Попробуй пойми, какое касательство имели к роддому игрушки…

— Я этот город этими вот руками строил, — немного погодя сказал стоявший перед Сеидовым мужчина лет пятидесяти. — С семнадцати годков работаю, а сейчас мне пятьдесят два, вот и посчитайте — сколько. Выходит, тридцать пять лет. Тридцать пять лет я для вас дома строил, и за всё за это у меня к вам одна только просьба. Хочу на своей машине в Ставрополь уехать, от зверья подальше, к людям. Вот и всё, помогите уехать.

— Ты что, не мужчина? — Сеидов повысил голос. — Не в состоянии уехать на своей машине? Надо быть мужчиной. В Сумгаите двадцать тысяч армян, я что же, всех по одному буду сопровождать? Никакой помощи не будет, езжайте, как хотите.

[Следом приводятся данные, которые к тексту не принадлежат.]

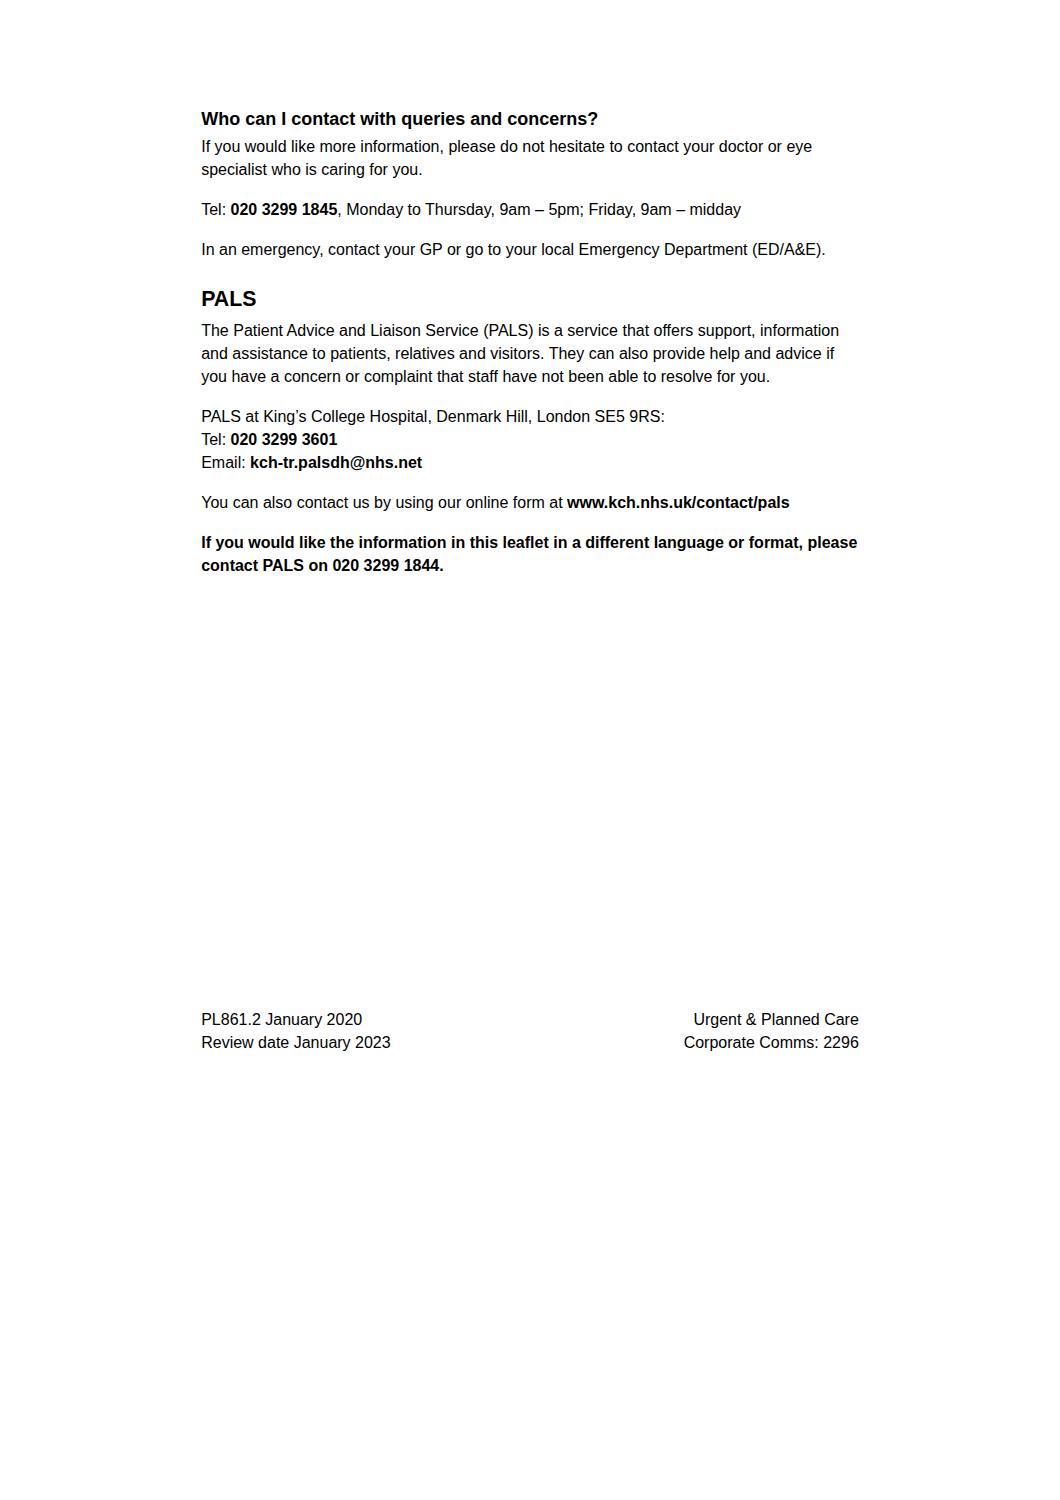Who can I contact with queries and concerns?
If you would like more information, please do not hesitate to contact your doctor or eye specialist who is caring for you.
Tel: 020 3299 1845, Monday to Thursday, 9am – 5pm; Friday, 9am – midday
In an emergency, contact your GP or go to your local Emergency Department (ED/A&E).
PALS
The Patient Advice and Liaison Service (PALS) is a service that offers support, information and assistance to patients, relatives and visitors. They can also provide help and advice if you have a concern or complaint that staff have not been able to resolve for you.
PALS at King’s College Hospital, Denmark Hill, London SE5 9RS:
Tel: 020 3299 3601
Email: kch-tr.palsdh@nhs.net
You can also contact us by using our online form at www.kch.nhs.uk/contact/pals
If you would like the information in this leaflet in a different language or format, please contact PALS on 020 3299 1844.
PL861.2 January 2020 Review date January 2023
Urgent & Planned Care Corporate Comms: 2296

— Ты не министр, ты пастух с гор! — выкрикнул мужщина и свалился без сознания на пол. Два милиционера не мешкая вбежали в кабинет, вынесли его в приёмную, оттуда в коридор. Через минуту-другую он пришел в себя, сел прямо на полу, прислонясь к стене, и, сдерживая рыдания, заплакал. Лицо было полностью истерзано, изуродовано, темные синяки кругами окружали веки, один глаз был почти не виден. лоб был рассечен в двух местах, на одежде и на голове черная засохшая кровь.

— Да это никак Бармен, — склонившись к нему и внимательно вглядевшись, удивился человек лет тридцати. — Точно, Бармен, Бармен Бедян. Мы работали вместе. Бармен, ты? — нагнувшись ещё ниже, спросил он.

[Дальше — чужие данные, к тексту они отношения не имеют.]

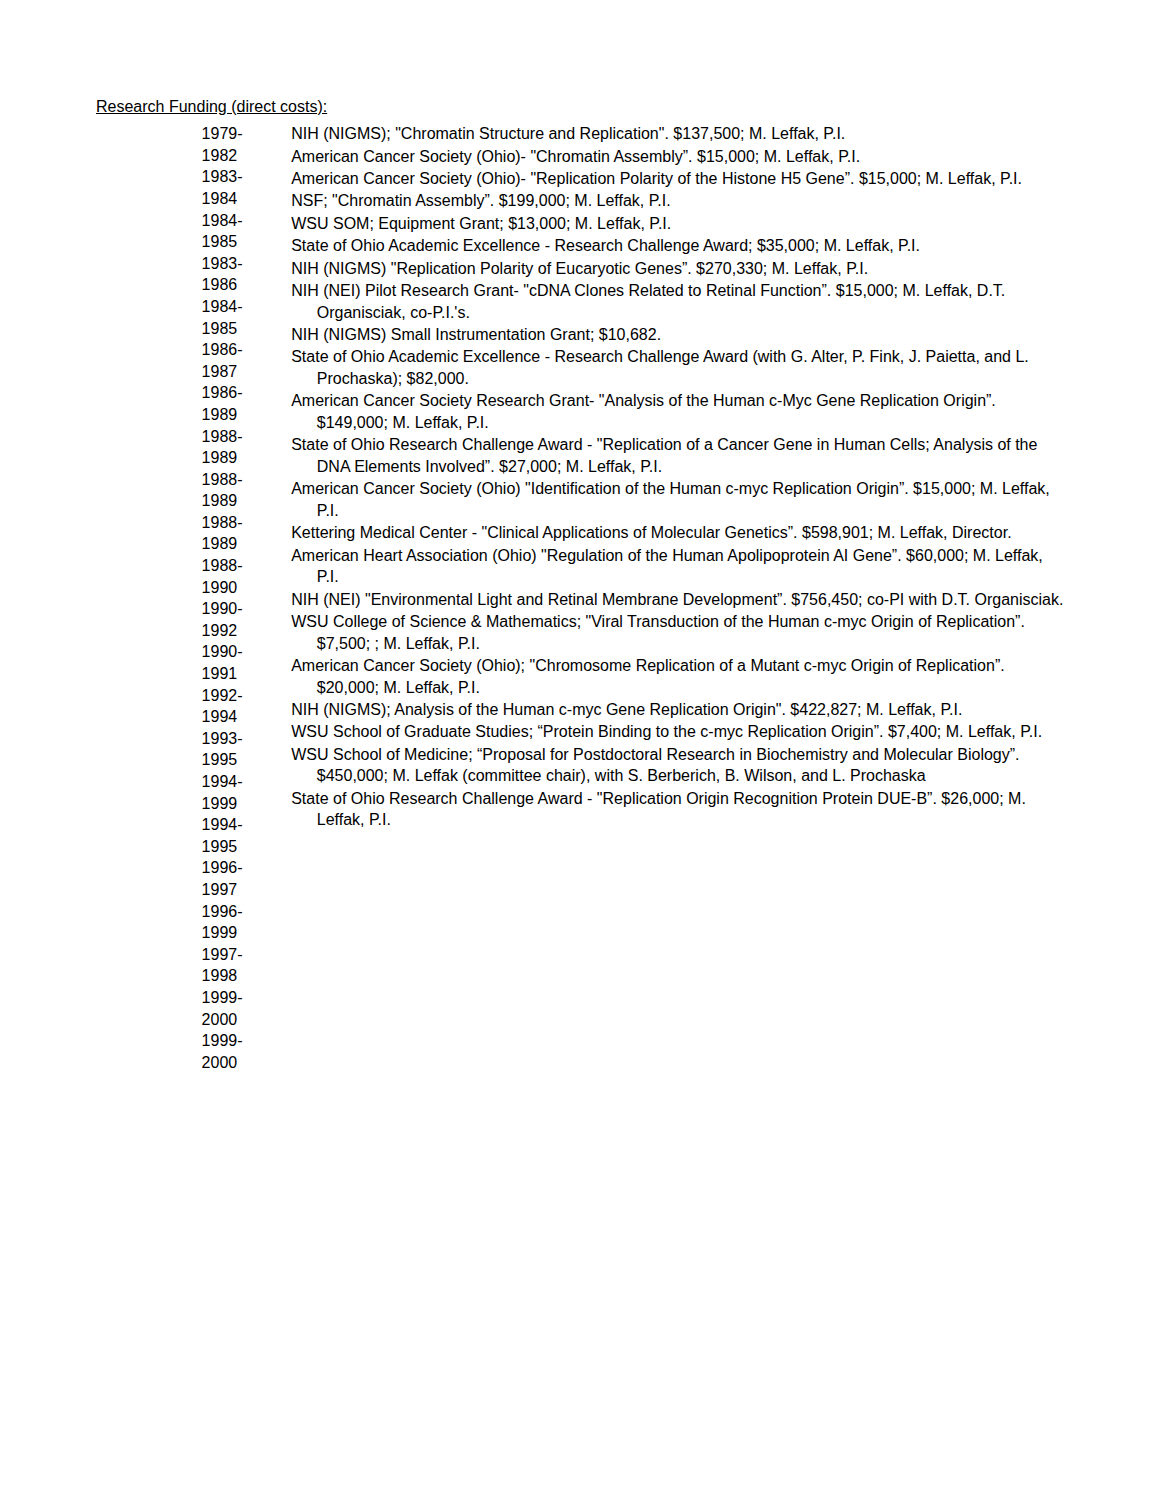Research Funding (direct costs):
1979-1982
NIH (NIGMS); "Chromatin Structure and Replication". $137,500; M. Leffak, P.I.
1983-1984
American Cancer Society (Ohio)- "Chromatin Assembly”. $15,000; M. Leffak, P.I.
1984-1985
American Cancer Society (Ohio)- "Replication Polarity of the Histone H5 Gene”. $15,000; M. Leffak, P.I.
1983-1986
NSF; "Chromatin Assembly”. $199,000; M. Leffak, P.I.
1984-1985
WSU SOM; Equipment Grant; $13,000; M. Leffak, P.I.
1986-1987
State of Ohio Academic Excellence - Research Challenge Award; $35,000; M. Leffak, P.I.
1986-1989
NIH (NIGMS) "Replication Polarity of Eucaryotic Genes”. $270,330; M. Leffak, P.I.
1988-1989
NIH (NEI) Pilot Research Grant- "cDNA Clones Related to Retinal Function”. $15,000; M. Leffak, D.T. Organisciak, co-P.I.'s.
1988-1989
NIH (NIGMS) Small Instrumentation Grant; $10,682.
1988-1989
State of Ohio Academic Excellence - Research Challenge Award (with G. Alter, P. Fink, J. Paietta, and L. Prochaska); $82,000.
1988-1990
American Cancer Society Research Grant- "Analysis of the Human c-Myc Gene Replication Origin”. $149,000; M. Leffak, P.I.
1990-1992
State of Ohio Research Challenge Award - "Replication of a Cancer Gene in Human Cells; Analysis of the DNA Elements Involved”. $27,000; M. Leffak, P.I.
1990-1991
American Cancer Society (Ohio) "Identification of the Human c-myc Replication Origin”. $15,000; M. Leffak, P.I.
1992-1994
Kettering Medical Center - "Clinical Applications of Molecular Genetics”. $598,901; M. Leffak, Director.
1993-1995
American Heart Association (Ohio) "Regulation of the Human Apolipoprotein AI Gene”. $60,000; M. Leffak, P.I.
1994-1999
NIH (NEI) "Environmental Light and Retinal Membrane Development”. $756,450; co-PI with D.T. Organisciak.
1994-1995
WSU College of Science & Mathematics; "Viral Transduction of the Human c-myc Origin of Replication”. $7,500; ; M. Leffak, P.I.
1996-1997
American Cancer Society (Ohio); "Chromosome Replication of a Mutant c-myc Origin of Replication”. $20,000; M. Leffak, P.I.
1996-1999
NIH (NIGMS); Analysis of the Human c-myc Gene Replication Origin". $422,827; M. Leffak, P.I.
1997-1998
WSU School of Graduate Studies; “Protein Binding to the c-myc Replication Origin”. $7,400; M. Leffak, P.I.
1999-2000
WSU School of Medicine; “Proposal for Postdoctoral Research in Biochemistry and Molecular Biology”. $450,000; M. Leffak (committee chair), with S. Berberich, B. Wilson, and L. Prochaska
1999-2000
State of Ohio Research Challenge Award - "Replication Origin Recognition Protein DUE-B”. $26,000; M. Leffak, P.I.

— Я, кто ж ещё. — Бармен повернул на голос лицо в синяках; один глаз у него, скорее всего, не видел. — Это ты, что ли, Костя? — сказал он и разрыдался. — Видал, что с армянами сделали? — он покачал головой. — Нелюди, звери, дикие звери, хуже зверей. Что с нашим народом сотворили, трудовым злосчастным нашим народом — всех резали, как овец, бесчестили, отца, мать, сына, дочку. Иных заживо сожгли… Ты грузин, Костя, тебе-то, может, и не будет ничего, да жена у тебя армянка…

— Мне тоже худо, Бармен, погромы в городе продолжаются, милиция заодно с бандитами грабит и режет, армия не вмешивается, приказа, мол, нет.